The "polyvinyl alcohol (POLYVINYL ALCOHOL, PVA)" described in this article is a water-soluble polymer with good film-forming properties. The formed film has excellent adhesion, solvent resistance, abrasion resistance, tensile strength and Oxygen Barrier. Polyvinyl alcohol has both hydrophilic and hydrophobic functional groups, as shown in the molecular structure of the following formula (I). Therefore, polyvinyl alcohol has the property of interface activity, and can also be used as a protective colloid for polymer emulsification and suspension polymerization. .

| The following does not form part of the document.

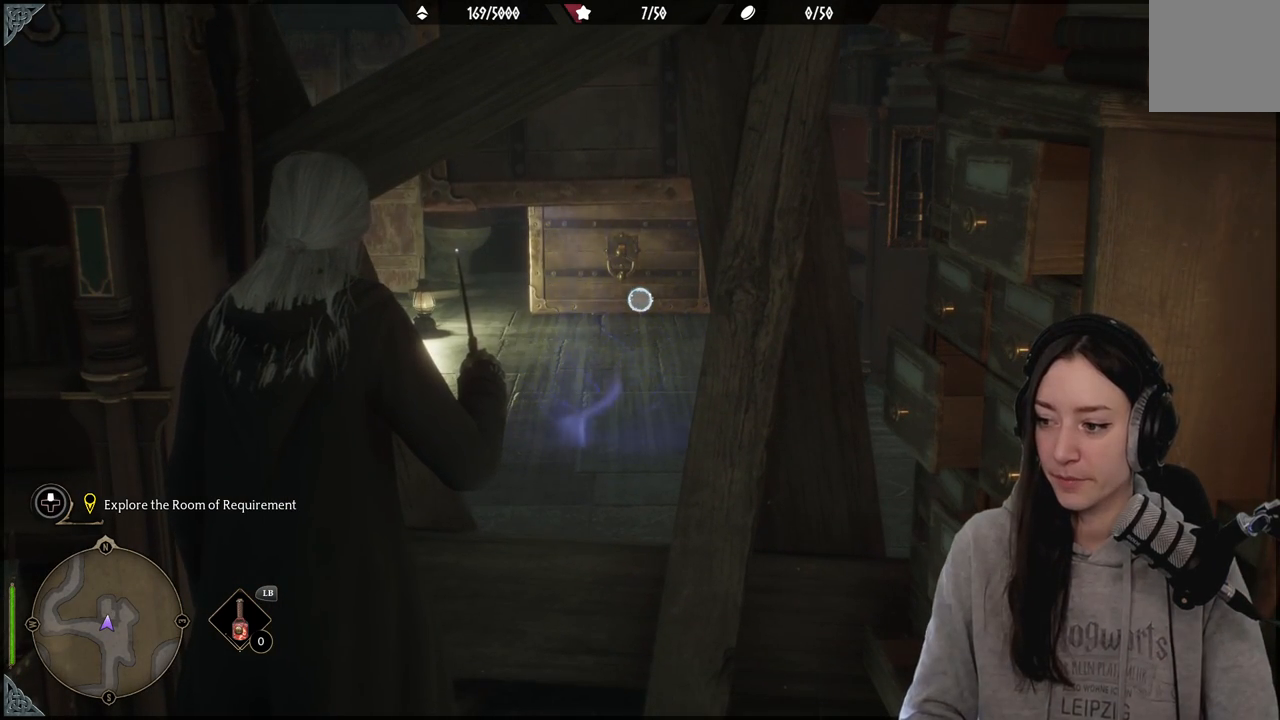
{"buttons": ["X", "L2", "R2"], "left_stick": "center", "right_stick": "center", "events": [[17, "DPAD_UP", "up"], [317, "X", "down"]]}
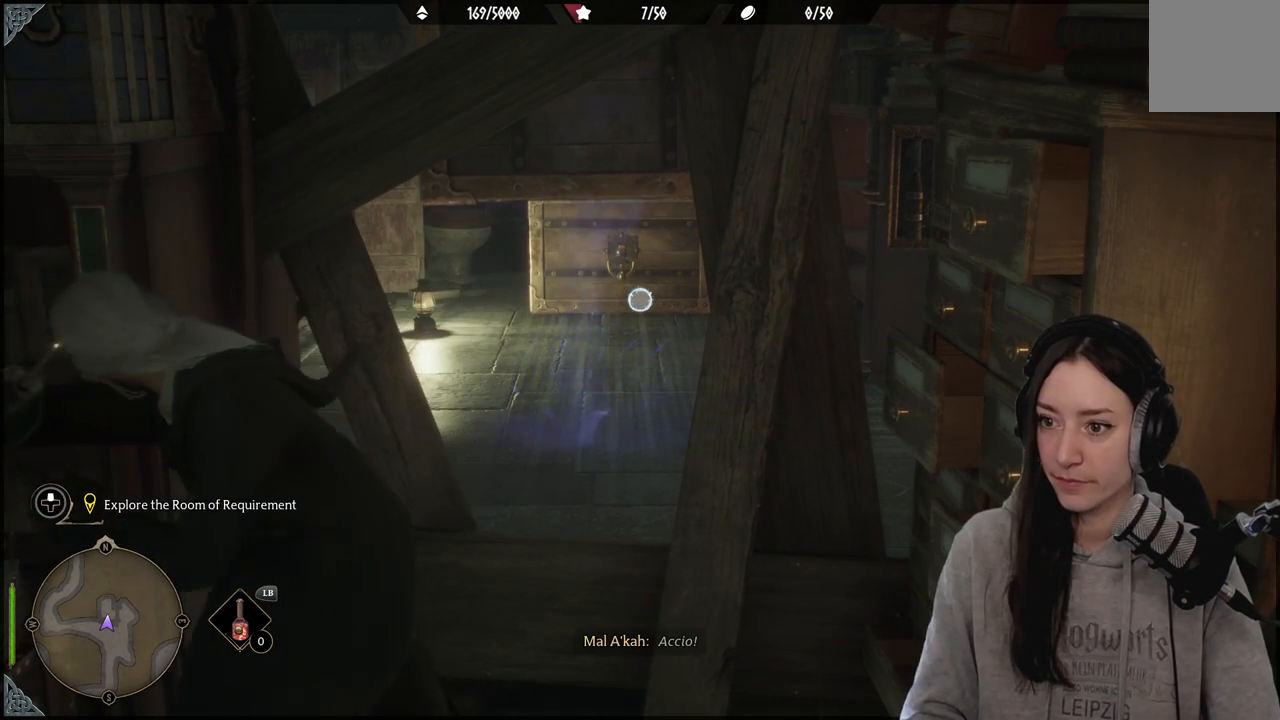
{"buttons": ["X", "L2", "R2"], "left_stick": "center", "right_stick": "center", "events": []}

式(I)中， O示意表示親水基結構，C示意表示疏水基結構； n表示親水基結構莫耳數，m表示疏水基結構莫耳數。

In formula (I), O represents a hydrophilic group structure, C represents a hydrophobic group structure; n represents the molar number of the hydrophilic group structure, and m represents the molar number of the hydrophobic group structure.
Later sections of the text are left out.